Buna karşın alenen ilan ediyoruz: Halen acemi ve ilk gün neredeysek oradan arpa boyu yol kat edememişiz.

Bunları düşündüren ve hissettiren pek çok şey yaşarken, Milli Eğitim ve Kültür Bakanlığı’nın dünkü açıklamasıyla bir kez daha resmen ilan edilmiş oldu.

Halen çevrimiçi eğitime erişemeyen veya bu hususta güçlükler ile imkansızlıklar yaşayan öğretmen ve öğrenciler var!

Çalışma planları aile, öğretmen, okul ve bakanlık nezdinde çözümsüz ve dağınık!

Aşı planlaması halen yok!

Yüksek öğrenimde 17,500 öğrenciden 6000 öğrenciye kadar düşen hedef, ülkeye gelen öğrenciler plansızlığın içinde ne yapacaklarını bilmeksizin geldiler. Gelişleri sadece öğrenci değil ayrıca ucuz iş gücü olarak da ilan ediliyor (Hem de işsizliğin tavan yaptığı günlerde)!

Milli Eğitim bakanlığı planlamasını yapamadığı gibi okullar ve aileler de organize olamıyor fakat online veya yüz yüze özel dersler tam gaz(!) devam ediyor.

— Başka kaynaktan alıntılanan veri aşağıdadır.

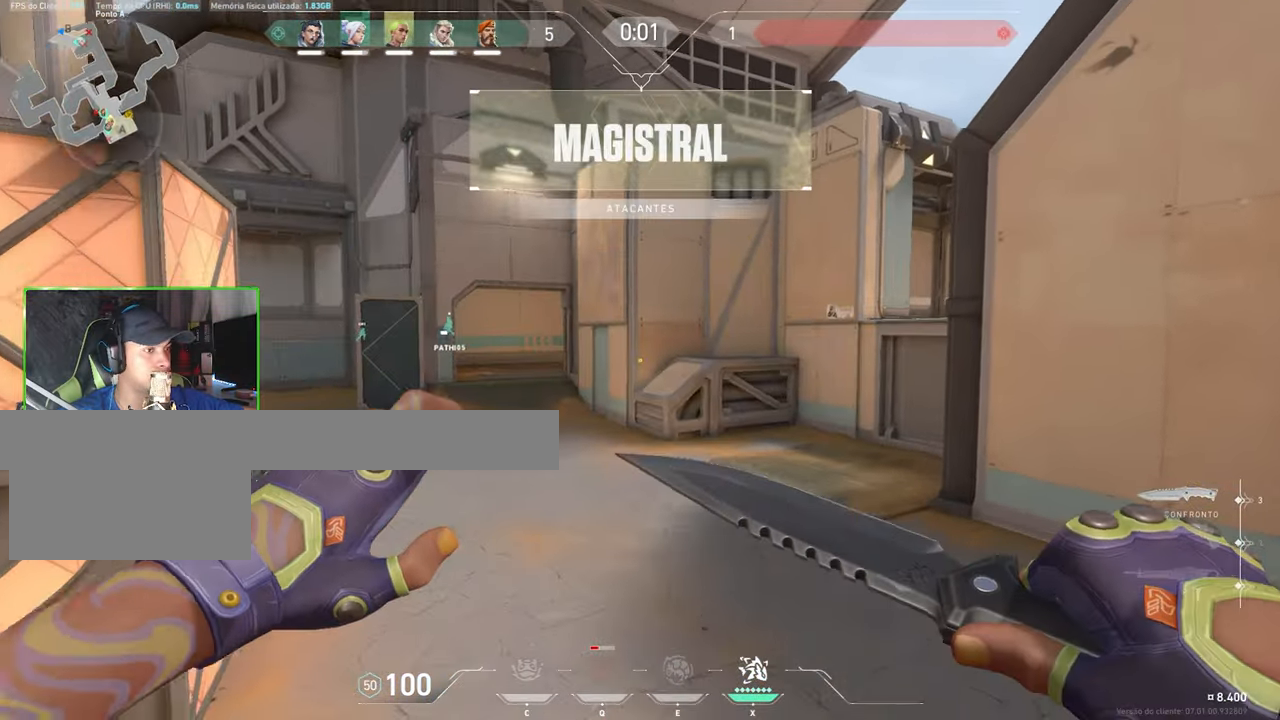
{"keys": ["w"], "mouse": [], "mouse_move": "still", "events": [[100, "w", "up"], [267, "w", "down"]]}
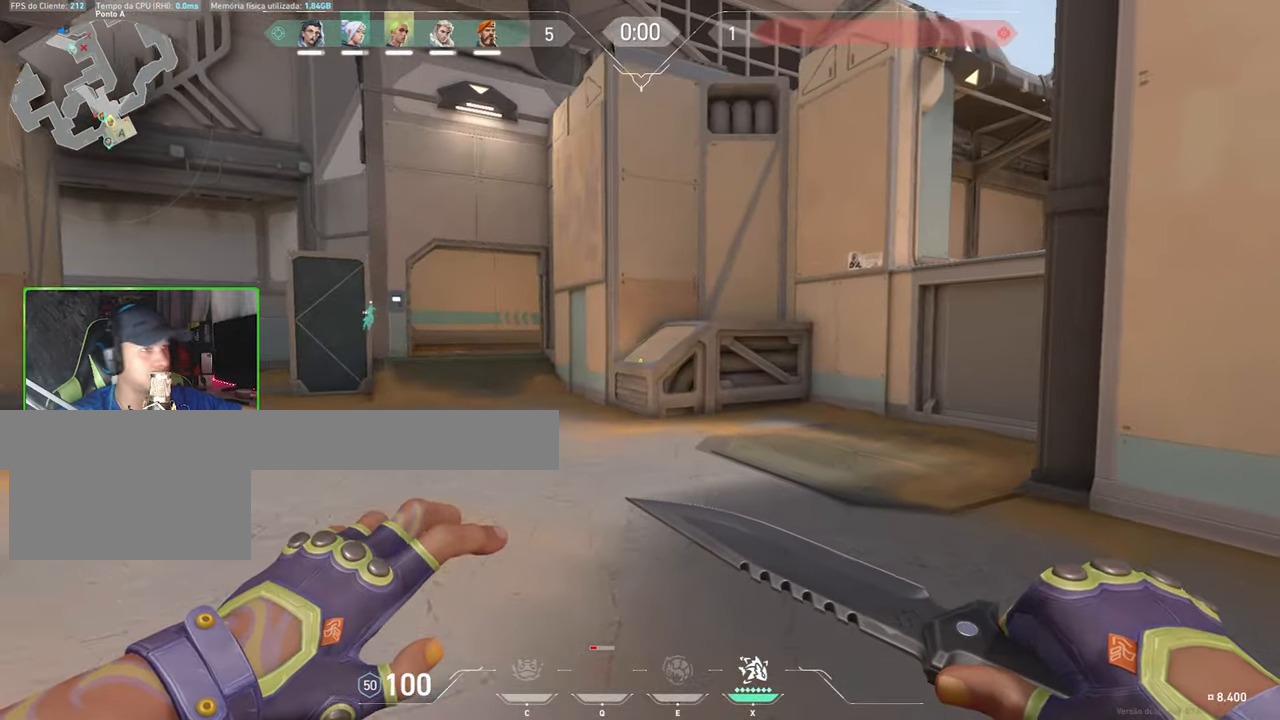
{"keys": ["w"], "mouse": [], "mouse_move": "down", "events": []}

Kolej sınavları hususunda tartışmalı sürecin içinde netlik olmaksızın planlamaların sadece planlamaları var.

Ve ne acıdır ki tüm bunlar sadece Milli Eğitimin değil, tüm KKTC sisteminin düzensiz, sistemsiz ve belirsiz işleyişinin açık örneği!

Siyasetçiler mi?

En mükemmelini biliyorlarmışçasına ahkam kesmeye devam ediyorlar.

Mini mini birlerden lise son sınıfa, üniversiteye ilk kez başlayanlardan mezun durumunda olanlara kadar elle tutulabilir hiçbir şey yok!

***

Tüm bunlar bana malzeme oluyor ve yazacak bir şey buluyorum diye beni ya da diğer medya camiasında yer alan insanları memnun ediyor sanıyorsanız çok yanılıyorsunuz, çünkü bizlerde ekmeğinin peşinde koşan insanlar, ailesi olan yurttaşlar, eşler, ebeveynleriz. Bizler de hem kendi hem de evlatlarımızın geleceğinden endişe ederken yarınsılığımızın çaresizliğini kavramaya çalışarak fikir üretiyor ama çırpınışların karşılıksızlığının karamsarlığını yaşıyoruz.

Kendimize ve geleceğimize, bir de memleketimize yanarak geçirilen ve aslında kaybedilen koca bir yılın en başına dönüp baktığımızda, sadece laf üretmek ve siyasi kavgalar yaratmanın dışına çıkabilseydik, şimdi en azından yapabileceğimizin en iyisini yapmış, bunu daha ileriye nasıl taşıyacağımızın bir planını oluşturmuş olacaktık.

Bu ne imkânsızlık ne de yoksunluktur! Bu basiretsizlik ve beceriksizliktir!

***

Kuzey Kıbrıs Türk Cumhuriyeti bir devlet gibi yönetiliyor mu?

Bir yurttaş olarak en net gördüğüm şu ki: Maalesef hayır!

Acemi bir şirket gibi girdisi çıktısı belli olmayan, hesabı iyi tutulamamış, kâr zarar hesabı iyi yapılamamış, personel sayısı bilinemeyen, personel yeteneklerini ayrıştıramamış, verimliliğinin hesaplaması yapılamamış sıradan bir işyeri.

Ortaklarından bir tanesinin kaynağını dibine kadar kullanarak, hiçbir katma değer üretmeksizin hazırın böbürlenmesine alışmış bir hayırsız evlat/ortak!

Vizyonsuzluk!

Beceriksizlik!

Gailesizlik!

Lokomotif sektör olarak anılan eğitim-öğretim ile turizm ve lokomotif olmaya aday sağlık sektörlerine dair bir şeyin yapılamayacağı apaçık ortada iken sanki çok multitaskingmişçesine pek çok koldan açıklamalar yapıp altını dolduramayan, sadece gösterişçilikten ibarr bu çalışmaların neresinde duracağımızı bilmeden bindik bir alamete gidiyoruz kıyamete…

***

Sonuç: Yok olmak için bir düşmana ihtiyacımız yok. Biz bunu herkesten iyi yapıyoruz!

Müzakereleregidip egemen eşitlik için meydan okuyacakmışız!

Pehhh!

Bu yaşananlar zannediyor musunuz ki dışarıdan görülmüyor?

Zannediyor musunuz ki çaresizliğimiz sadece kalplerimizin yarattığı duygusal bir sanallık?

Apaçık sergilediğimiz çaresizliğimiz Cenevre’de ilk göz önünde bulundurulacak ve madara edileceğimiz mesele.

Kıbrıs Cumhuriyeti, Yunanistan ve İngiltere ile gözlemekten asla vazgeçmeyecek Avrupa Birliği görünen köyün kılavuz istemediğini bilirken, Türkiye bunlar karşısındaki çıkarları için bizi savunacak yer bulamayacağından kendi imkanlarını sergilediği bir 5’li konferansa hazırlanıyor.

Biz de elimize tutuşturulacak metni bile ezberleyememiş olarak geçeceğiz kendi temsilimizi sergilemeye…

Ve gerçekler acıdır. Bilmekle kalmıyor bunu fazlasıyla hissediyoruz!